Carlos Santamaría y su obra escrita

 

El delito financiero

 

El Diario Vasco, 1960-01-31

 

      El Código Penal define de modo preciso y minucioso una gran variedad de figuras delictivas contrarias al derecho de propiedad.

      Tenemos el hurto, el robo, la estafa, la quiebra fraudulenta, la malversación de fondos, la usura, la defraudación, etcétera. La lengua castellana es riquísima en este dominio. El argot popular y picaresco abunda también en sugestivas expresiones relativas al latrocinio y no faltan en el lenguaje educado eufemismos para hablar de la misma cosa sin que nadie se ofenda. Así, se dice, por ejemplo, que alguien ha «detraído» ciertos fondos, que los ha «distraído», o que «se ha ensuciado un poco las manos».

      A pesar de ello, el repertorio de los penalistas resulta completamente insuficiente frente a la realidad contemporánea. Es indudable que hoy existen muchas maneras de robar que no tienen nombre ni cabida en el Código y que ni siquiera están definidas todavía en la mente de los juristas.

      La razón de ello es bien simple: todo cambia, todo progresa. Con el desarrollo de las complejísimas estructuras capitalistas han aparecido sutiles procesos, no punibles ni formalmente delictivos, que permiten realizar operaciones de desvalijamiento del prójimo en gran escala, y contra las cuales no cabe ya invocar la protección de las leyes.

      Puede afirmarse que el derecho penal se ha quedado en este aspecto muy anticuado. Como quiera que la propiedad, ella misma, ha evolucionado hacia formas anónimas y de manejo extremadamente complicado, por no decir misterioso, para el profano, los modos de atacar los bienes ajenos se ha modernizado también al propio tiempo y actualmente revisten formas que escapan por completo a la consideración de cualquier tribunal.

      Se puede condenar a un gitano pro robo de una gallinas o a una criada por hurto de unas pesetas, con agravante de abuso de confianza, pero no cabe entablar ningún género de proceso contra un poderoso financiero que, mediante una operación bien concebida, aprovechando, por ejemplo, cualquiera de esos movimientos de inflación o de deflación que tanto quehacer nos dan en el tiempo presente, y de los cuales el desdichado pueblo nada entiende, se alza con muchos millones distraídos o sustraídos —para el caso da lo mismo, no andemos en remilgos lingüísticos— a una multitud de miserables y de pobres gentes sin capacidad económica.

      Merecería la pena de que este problema fuese seriamente considerado por los poderes públicos y de que se llegara a la configuración de nuevos delitos contra la propiedad a los cuales podría denominarse genéricamente «delitos financieros», dotándose a los jueces y magistrados de los instrumentos legales necesarios para sancionarlos.

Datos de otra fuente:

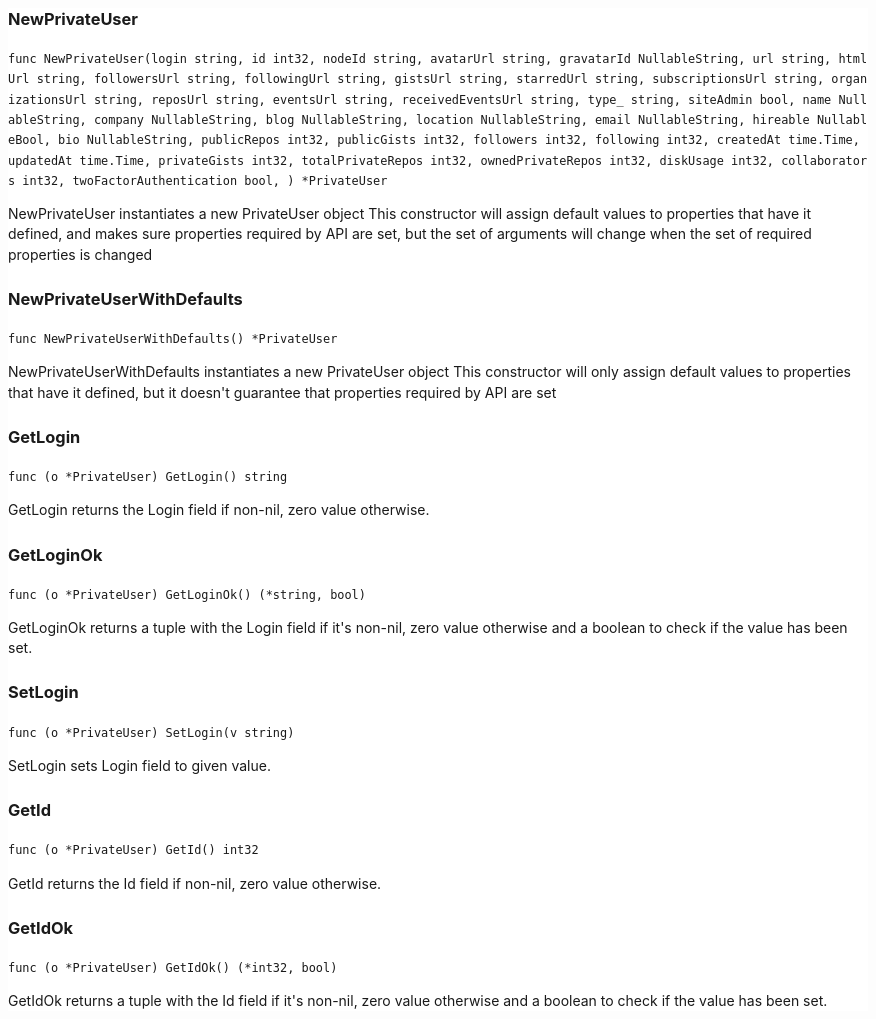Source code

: ### NewPrivateUser

`func NewPrivateUser(login string, id int32, nodeId string, avatarUrl string, gravatarId NullableString, url string, htmlUrl string, followersUrl string, followingUrl string, gistsUrl string, starredUrl string, subscriptionsUrl string, organizationsUrl string, reposUrl string, eventsUrl string, receivedEventsUrl string, type_ string, siteAdmin bool, name NullableString, company NullableString, blog NullableString, location NullableString, email NullableString, hireable NullableBool, bio NullableString, publicRepos int32, publicGists int32, followers int32, following int32, createdAt time.Time, updatedAt time.Time, privateGists int32, totalPrivateRepos int32, ownedPrivateRepos int32, diskUsage int32, collaborators int32, twoFactorAuthentication bool, ) *PrivateUser`

NewPrivateUser instantiates a new PrivateUser object
This constructor will assign default values to properties that have it defined,
and makes sure properties required by API are set, but the set of arguments
will change when the set of required properties is changed

### NewPrivateUserWithDefaults

`func NewPrivateUserWithDefaults() *PrivateUser`

NewPrivateUserWithDefaults instantiates a new PrivateUser object
This constructor will only assign default values to properties that have it defined,
but it doesn't guarantee that properties required by API are set

### GetLogin

`func (o *PrivateUser) GetLogin() string`

GetLogin returns the Login field if non-nil, zero value otherwise.

### GetLoginOk

`func (o *PrivateUser) GetLoginOk() (*string, bool)`

GetLoginOk returns a tuple with the Login field if it's non-nil, zero value otherwise
and a boolean to check if the value has been set.

### SetLogin

`func (o *PrivateUser) SetLogin(v string)`

SetLogin sets Login field to given value.


### GetId

`func (o *PrivateUser) GetId() int32`

GetId returns the Id field if non-nil, zero value otherwise.

### GetIdOk

`func (o *PrivateUser) GetIdOk() (*int32, bool)`

GetIdOk returns a tuple with the Id field if it's non-nil, zero value otherwise
and a boolean to check if the value has been set.
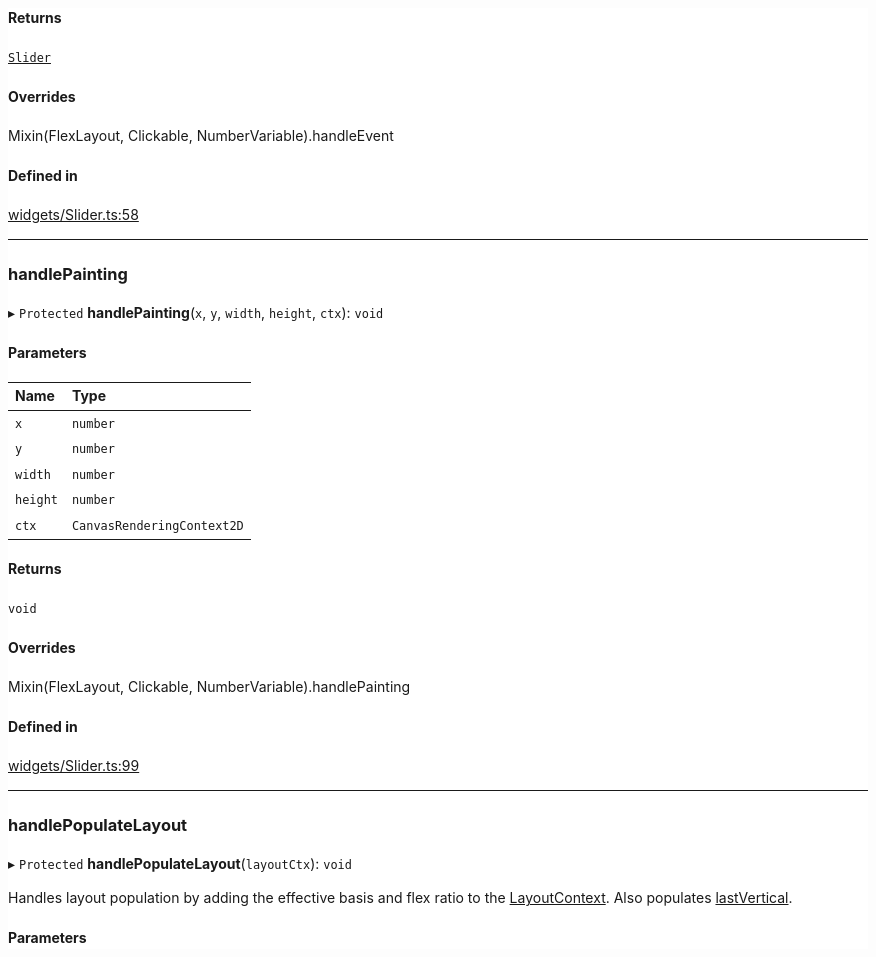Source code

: #### Returns

[`Slider`](slider.md)

#### Overrides

Mixin(FlexLayout, Clickable, NumberVariable).handleEvent

#### Defined in

[widgets/Slider.ts:58](https://github.com/playkostudios/canvas-ui/blob/d57dd85/src/widgets/Slider.ts#L58)

___

### handlePainting

▸ `Protected` **handlePainting**(`x`, `y`, `width`, `height`, `ctx`): `void`

#### Parameters

| Name | Type |
| :------ | :------ |
| `x` | `number` |
| `y` | `number` |
| `width` | `number` |
| `height` | `number` |
| `ctx` | `CanvasRenderingContext2D` |

#### Returns

`void`

#### Overrides

Mixin(FlexLayout, Clickable, NumberVariable).handlePainting

#### Defined in

[widgets/Slider.ts:99](https://github.com/playkostudios/canvas-ui/blob/d57dd85/src/widgets/Slider.ts#L99)

___

### handlePopulateLayout

▸ `Protected` **handlePopulateLayout**(`layoutCtx`): `void`

Handles layout population by adding the effective basis and flex ratio to
the [LayoutContext](layoutcontext.md). Also populates [lastVertical](slider.md#lastvertical).

#### Parameters
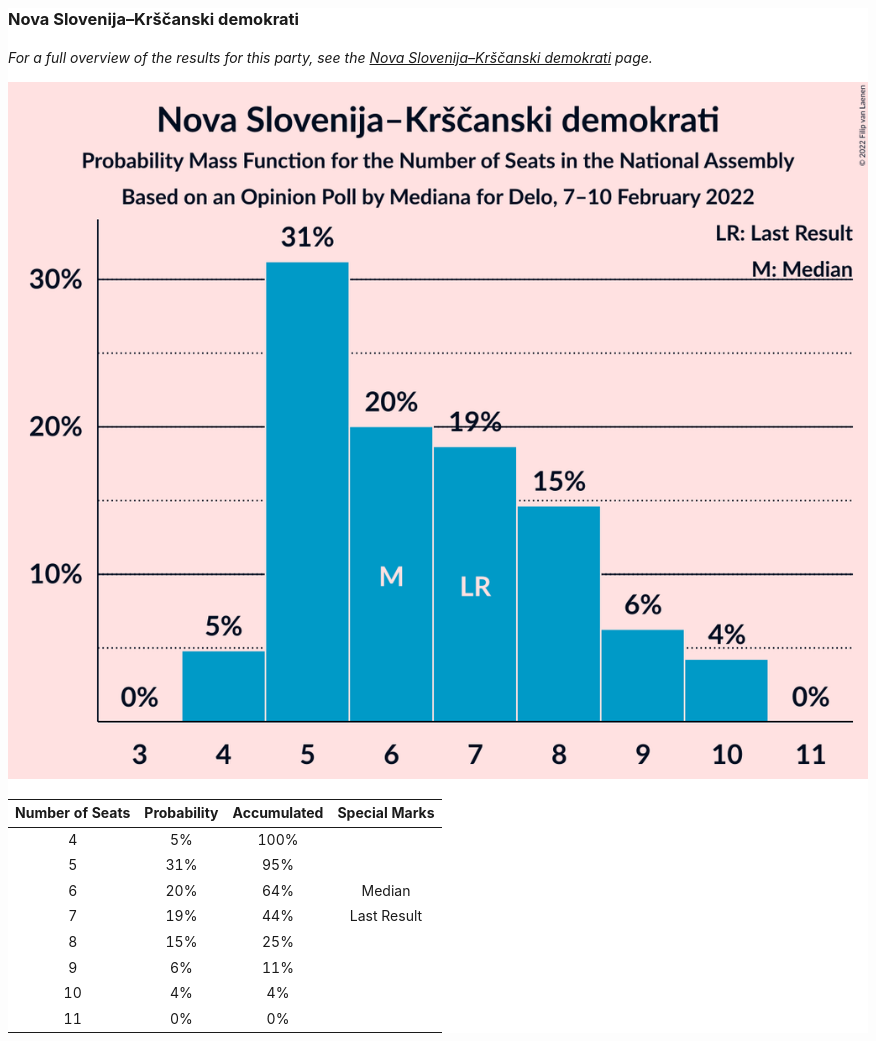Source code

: ### Nova Slovenija–Krščanski demokrati

*For a full overview of the results for this party, see the [Nova Slovenija–Krščanski demokrati](party-novaslovenija–krščanskidemokrati.html) page.*

![Graph with seats probability mass function not yet produced](2022-02-10-Mediana-seats-pmf-novaslovenija–krščanskidemokrati.png "Seats Probability Mass Function")

| Number of Seats | Probability | Accumulated | Special Marks |
|:---------------:|:-----------:|:-----------:|:-------------:|
| 4 | 5% | 100% |  |
| 5 | 31% | 95% |  |
| 6 | 20% | 64% | Median |
| 7 | 19% | 44% | Last Result |
| 8 | 15% | 25% |  |
| 9 | 6% | 11% |  |
| 10 | 4% | 4% |  |
| 11 | 0% | 0% |  |
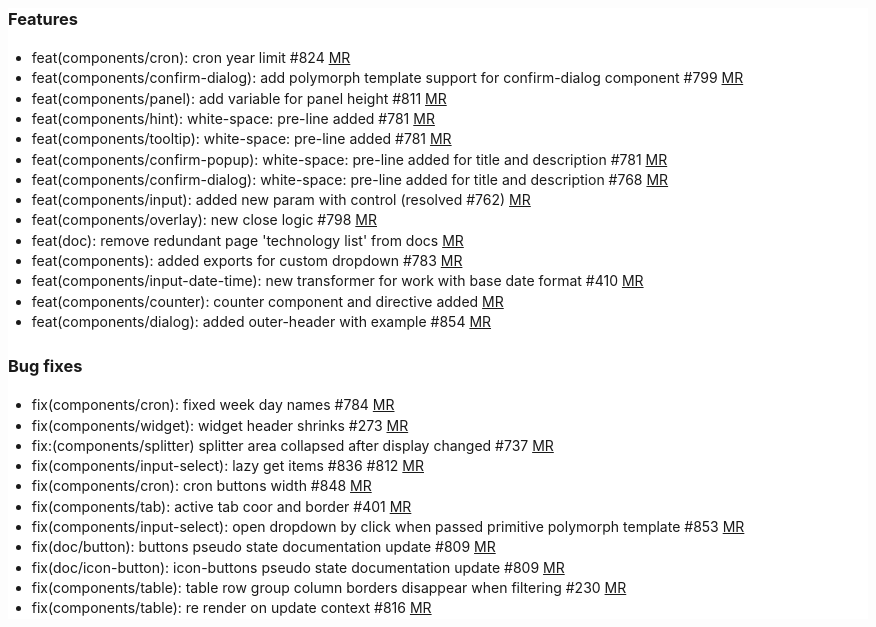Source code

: ### Features

- feat(components/cron): cron year limit #824 [MR](https://github.com/zyfra/Prizm/pull/817)
- feat(components/confirm-dialog): add polymorph template support for confirm-dialog component #799 [MR](https://github.com/zyfra/Prizm/pull/827)
- feat(components/panel): add variable for panel height #811 [MR](https://github.com/zyfra/Prizm/pull/828)
- feat(components/hint): white-space: pre-line added #781 [MR](https://github.com/zyfra/Prizm/pull/831)
- feat(components/tooltip): white-space: pre-line added #781 [MR](https://github.com/zyfra/Prizm/pull/831)
- feat(components/confirm-popup): white-space: pre-line added for title and description #781 [MR](https://github.com/zyfra/Prizm/pull/831)
- feat(components/confirm-dialog): white-space: pre-line added for title and description #768 [MR](https://github.com/zyfra/Prizm/pull/831)
- feat(components/input): added new param with control (resolved #762) [MR](https://github.com/zyfra/Prizm/pull/832)
- feat(components/overlay): new close logic #798 [MR](https://github.com/zyfra/Prizm/pull/833)
- feat(doc): remove redundant page 'technology list' from docs [MR](https://github.com/zyfra/Prizm/pull/840)
- feat(components): added exports for custom dropdown #783 [MR](https://github.com/zyfra/Prizm/pull/847)
- feat(components/input-date-time): new transformer for work with base date format #410 [MR](https://github.com/zyfra/Prizm/pull/851)
- feat(components/counter): counter component and directive added [MR](https://github.com/zyfra/Prizm/pull/859)
- feat(components/dialog): added outer-header with example #854 [MR](https://github.com/zyfra/Prizm/pull/860)

### Bug fixes

- fix(components/cron): fixed week day names #784 [MR](https://github.com/zyfra/Prizm/pull/825)
- fix(components/widget): widget header shrinks #273 [MR](https://github.com/zyfra/Prizm/pull/838)
- fix:(components/splitter) splitter area collapsed after display changed #737 [MR](https://github.com/zyfra/Prizm/pull/839)
- fix(components/input-select): lazy get items #836 #812 [MR](https://github.com/zyfra/Prizm/pull/846)
- fix(components/cron): cron buttons width #848 [MR](https://github.com/zyfra/Prizm/pull/850)
- fix(components/tab): active tab coor and border #401 [MR](https://github.com/zyfra/Prizm/pull/850)
- fix(components/input-select): open dropdown by click when passed primitive polymorph template #853 [MR](https://github.com/zyfra/Prizm/pull/858)
- fix(doc/button): buttons pseudo state documentation update #809 [MR](https://github.com/zyfra/Prizm/pull/864)
- fix(doc/icon-button): icon-buttons pseudo state documentation update #809 [MR](https://github.com/zyfra/Prizm/pull/864)
- fix(components/table): table row group column borders disappear when filtering #230 [MR](https://github.com/zyfra/Prizm/pull/866)
- fix(components/table): re render on update context #816 [MR](https://github.com/zyfra/Prizm/pull/884)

      Claro está que este trabajo podría llevarse a cabo mediante una estrecha colaboración entre expertos economistas y financieros, por una parte, buenos conocedores de los medios insondables de la especulación, y juristas de mente clara y espíritu esforzado, por otra.

      Quizás algún día llegue a emprenderse y con ello estamos seguros de que se habrá dado un gran paso hacia el tan deseado saneamiento de la vida económica y social.